The Chinese lady who had paid Allen to be a surrogate was present at the birth. However, the aspiring mom failed to honor part of the contract that she’d signed, which stated that Allen was entitled to spend an hour with the babies. Instead, the boys were taken away immediately after their birth before Allen could even see them.
So you can imagine Allen’s surprise when she finally got to see a picture of the “twins” sometime later. Even as newborns, it was clear to see that the boys didn’t resemble one another at all. In fact, it looked like they each had different ethnicities.
“One, his skin tone was much fairer than the other. One looked full Chinese, the other didn’t look full Chinese,” Allen told People in November 2017. “It was very clear that they were not identical… but I didn’t ask questions.”
But while Allen was willing to hold her tongue for the time being, it turned out that the Chinese woman felt that something was amiss too. Less than one month after the babies’ birth, in fact, she messaged Allen with a picture of the babies, saying, “They are not the same, right? Have you thought about why they are different?”
Then, one week later, the concerned parties found themselves awaiting news on DNA tests. And the results were absolutely staggering. While one baby’s DNA matched that of the Chinese couple, the other had Allen and her husband’s genes.
It transpired that Allen had experienced what is known as superfetation. This rare event occurs when a woman continues to release eggs during her pregnancy. As a result, Allen was able to become pregnant with her own child while already carrying the surrogate baby.

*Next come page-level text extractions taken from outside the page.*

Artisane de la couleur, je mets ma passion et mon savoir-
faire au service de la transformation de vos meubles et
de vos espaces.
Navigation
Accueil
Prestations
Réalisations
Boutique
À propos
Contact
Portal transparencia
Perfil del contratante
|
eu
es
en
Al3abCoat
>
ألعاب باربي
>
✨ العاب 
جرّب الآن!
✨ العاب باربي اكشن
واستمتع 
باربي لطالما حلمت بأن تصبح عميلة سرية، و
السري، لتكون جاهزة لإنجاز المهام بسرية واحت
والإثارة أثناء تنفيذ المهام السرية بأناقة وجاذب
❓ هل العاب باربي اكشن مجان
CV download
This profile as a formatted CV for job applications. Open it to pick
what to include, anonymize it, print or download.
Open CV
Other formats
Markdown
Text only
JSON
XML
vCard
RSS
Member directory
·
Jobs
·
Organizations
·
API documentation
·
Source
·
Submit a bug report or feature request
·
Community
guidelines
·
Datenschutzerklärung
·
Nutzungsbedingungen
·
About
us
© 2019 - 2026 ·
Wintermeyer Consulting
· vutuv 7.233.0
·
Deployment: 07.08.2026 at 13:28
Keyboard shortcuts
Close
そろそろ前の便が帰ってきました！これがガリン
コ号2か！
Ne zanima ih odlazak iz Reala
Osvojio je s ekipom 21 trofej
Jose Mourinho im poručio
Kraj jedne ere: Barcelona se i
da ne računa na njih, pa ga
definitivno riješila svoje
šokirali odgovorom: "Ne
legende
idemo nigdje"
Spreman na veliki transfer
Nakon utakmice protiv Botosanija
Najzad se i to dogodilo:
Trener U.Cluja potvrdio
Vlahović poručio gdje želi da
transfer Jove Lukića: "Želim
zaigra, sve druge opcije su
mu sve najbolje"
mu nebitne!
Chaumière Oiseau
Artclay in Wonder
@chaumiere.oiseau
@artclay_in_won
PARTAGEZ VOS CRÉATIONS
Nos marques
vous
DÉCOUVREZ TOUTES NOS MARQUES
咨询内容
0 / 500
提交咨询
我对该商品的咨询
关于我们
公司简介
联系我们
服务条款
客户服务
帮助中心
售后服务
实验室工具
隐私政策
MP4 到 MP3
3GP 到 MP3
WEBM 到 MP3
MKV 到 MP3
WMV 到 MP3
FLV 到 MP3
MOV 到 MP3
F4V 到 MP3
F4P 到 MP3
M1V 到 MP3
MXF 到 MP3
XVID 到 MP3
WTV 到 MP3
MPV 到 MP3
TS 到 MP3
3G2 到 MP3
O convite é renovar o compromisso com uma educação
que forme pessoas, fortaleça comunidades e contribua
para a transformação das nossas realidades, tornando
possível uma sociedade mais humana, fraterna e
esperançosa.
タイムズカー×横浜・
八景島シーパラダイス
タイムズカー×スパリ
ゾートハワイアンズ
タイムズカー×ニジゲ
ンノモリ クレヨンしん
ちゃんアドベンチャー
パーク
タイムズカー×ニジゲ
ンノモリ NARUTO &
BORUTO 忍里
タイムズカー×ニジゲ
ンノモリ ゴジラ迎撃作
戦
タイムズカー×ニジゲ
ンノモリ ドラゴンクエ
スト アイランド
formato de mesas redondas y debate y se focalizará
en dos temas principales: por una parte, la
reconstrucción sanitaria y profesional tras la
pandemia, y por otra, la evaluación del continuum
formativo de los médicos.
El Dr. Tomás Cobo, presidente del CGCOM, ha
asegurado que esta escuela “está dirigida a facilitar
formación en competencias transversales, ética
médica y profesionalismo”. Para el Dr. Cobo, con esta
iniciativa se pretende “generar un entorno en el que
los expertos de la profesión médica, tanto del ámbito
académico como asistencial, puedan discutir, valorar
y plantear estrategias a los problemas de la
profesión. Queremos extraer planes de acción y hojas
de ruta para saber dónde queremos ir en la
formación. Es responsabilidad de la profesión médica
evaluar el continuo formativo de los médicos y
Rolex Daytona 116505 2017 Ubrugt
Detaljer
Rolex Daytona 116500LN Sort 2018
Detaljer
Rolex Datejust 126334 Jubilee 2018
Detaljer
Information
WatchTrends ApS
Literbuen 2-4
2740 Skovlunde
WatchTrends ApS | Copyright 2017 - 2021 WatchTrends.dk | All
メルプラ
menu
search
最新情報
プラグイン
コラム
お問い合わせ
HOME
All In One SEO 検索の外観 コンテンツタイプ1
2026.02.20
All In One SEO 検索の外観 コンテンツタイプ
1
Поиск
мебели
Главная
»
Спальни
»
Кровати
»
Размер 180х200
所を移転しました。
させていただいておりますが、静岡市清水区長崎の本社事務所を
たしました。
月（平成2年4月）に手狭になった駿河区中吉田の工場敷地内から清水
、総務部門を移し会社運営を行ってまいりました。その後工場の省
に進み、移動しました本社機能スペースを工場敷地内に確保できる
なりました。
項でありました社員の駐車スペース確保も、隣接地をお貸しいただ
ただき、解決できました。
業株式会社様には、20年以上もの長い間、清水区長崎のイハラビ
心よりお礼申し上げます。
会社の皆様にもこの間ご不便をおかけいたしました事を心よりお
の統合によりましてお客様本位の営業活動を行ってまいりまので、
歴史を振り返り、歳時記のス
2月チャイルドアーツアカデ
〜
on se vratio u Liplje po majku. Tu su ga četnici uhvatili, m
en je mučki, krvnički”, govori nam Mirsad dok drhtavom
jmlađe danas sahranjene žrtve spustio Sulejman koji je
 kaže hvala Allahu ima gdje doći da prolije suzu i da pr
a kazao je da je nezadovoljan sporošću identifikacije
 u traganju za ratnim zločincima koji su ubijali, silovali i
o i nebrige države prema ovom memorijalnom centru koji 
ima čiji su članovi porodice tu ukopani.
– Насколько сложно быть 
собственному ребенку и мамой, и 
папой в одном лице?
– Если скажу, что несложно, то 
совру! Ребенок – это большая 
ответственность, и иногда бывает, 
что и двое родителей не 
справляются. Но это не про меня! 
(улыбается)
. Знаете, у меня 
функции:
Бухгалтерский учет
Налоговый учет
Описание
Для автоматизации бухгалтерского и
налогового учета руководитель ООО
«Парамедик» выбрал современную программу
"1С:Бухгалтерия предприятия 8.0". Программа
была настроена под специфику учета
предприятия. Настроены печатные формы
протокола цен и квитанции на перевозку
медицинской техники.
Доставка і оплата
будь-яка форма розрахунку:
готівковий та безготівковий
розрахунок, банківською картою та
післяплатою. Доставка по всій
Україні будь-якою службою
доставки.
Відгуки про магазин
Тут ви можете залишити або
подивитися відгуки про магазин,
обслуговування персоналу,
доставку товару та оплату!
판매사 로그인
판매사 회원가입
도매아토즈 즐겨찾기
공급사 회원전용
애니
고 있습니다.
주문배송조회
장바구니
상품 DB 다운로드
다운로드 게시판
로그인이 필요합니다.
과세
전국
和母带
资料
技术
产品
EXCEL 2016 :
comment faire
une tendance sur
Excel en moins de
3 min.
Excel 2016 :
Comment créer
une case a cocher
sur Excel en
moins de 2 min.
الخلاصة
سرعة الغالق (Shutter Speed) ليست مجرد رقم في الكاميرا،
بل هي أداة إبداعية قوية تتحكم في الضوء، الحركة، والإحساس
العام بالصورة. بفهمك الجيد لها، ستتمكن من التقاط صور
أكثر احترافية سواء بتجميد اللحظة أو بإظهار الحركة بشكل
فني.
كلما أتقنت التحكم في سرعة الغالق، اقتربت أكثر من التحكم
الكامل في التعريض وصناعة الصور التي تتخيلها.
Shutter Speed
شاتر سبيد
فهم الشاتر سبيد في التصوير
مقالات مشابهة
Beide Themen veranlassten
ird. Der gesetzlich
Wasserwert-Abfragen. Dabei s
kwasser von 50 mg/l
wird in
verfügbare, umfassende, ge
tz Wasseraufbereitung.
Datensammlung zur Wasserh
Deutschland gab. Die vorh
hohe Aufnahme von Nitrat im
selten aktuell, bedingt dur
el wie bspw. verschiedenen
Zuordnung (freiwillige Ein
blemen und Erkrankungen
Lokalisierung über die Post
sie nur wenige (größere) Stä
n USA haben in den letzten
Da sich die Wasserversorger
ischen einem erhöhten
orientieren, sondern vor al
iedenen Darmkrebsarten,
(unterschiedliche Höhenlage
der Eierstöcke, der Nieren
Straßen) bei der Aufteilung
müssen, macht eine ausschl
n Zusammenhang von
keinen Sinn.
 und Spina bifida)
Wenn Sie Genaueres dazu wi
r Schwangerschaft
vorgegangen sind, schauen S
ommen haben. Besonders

And upon discovering that one of the boys was not theirs, the Chinese couple wanted nothing to do with him. Since they were his legal parents, however, they could put the child up for adoption without even consulting Allen and Jasper. Furthermore, the pair wanted as much as $22,000 in compensation.
But as Allen and Jasper had already spent the majority of their surrogacy payout on a new house, they couldn’t afford to pay any compensation. Their main focus, as it happens, was getting their son back before the Chinese couple – or the surrogacy agency – put him up for adoption. As a result, the parents embarked on a lengthy battle to bring their baby home.
Allen and Jasper therefore hired an attorney, who managed to get the surrogacy agency to reduce its compensation fee to zero. Then after three failed attempts at picking up their son, the couple finally reunited with him in February 2017. And, needless to say, it was a moment that the pair will never forget.
Allen and Jasper named their son Malachi. And nine months down the line, the baby was thriving with his biological family. “He’s beautiful, he’s healthy and his personality is hilarious,” Allen revealed to the New York Post. “He loves his big brothers, is learning to walk and is starting to speak.”
Not everything was peachy for Allen and Jasper, however, since their legal battles had left them in a lot of debt. Furthermore, they were yet to receive Malachi’s social security card or birth certificate. As a result, Allen vowed that she’d never volunteer as a surrogate again. In her interview with People, she even described her experience of trying to bring Malachi home as “a nightmare.”
Today, though, the family are just happy to have their son with them, where he belongs. “We wouldn’t be able to live with ourselves knowing that [Malachi] was out there in the care of someone else,” Allen explained to People. “Knowing that for the first two months of his brand new life that he was in the arms of strangers, that breaks my heart. It’s really heartbreaking.”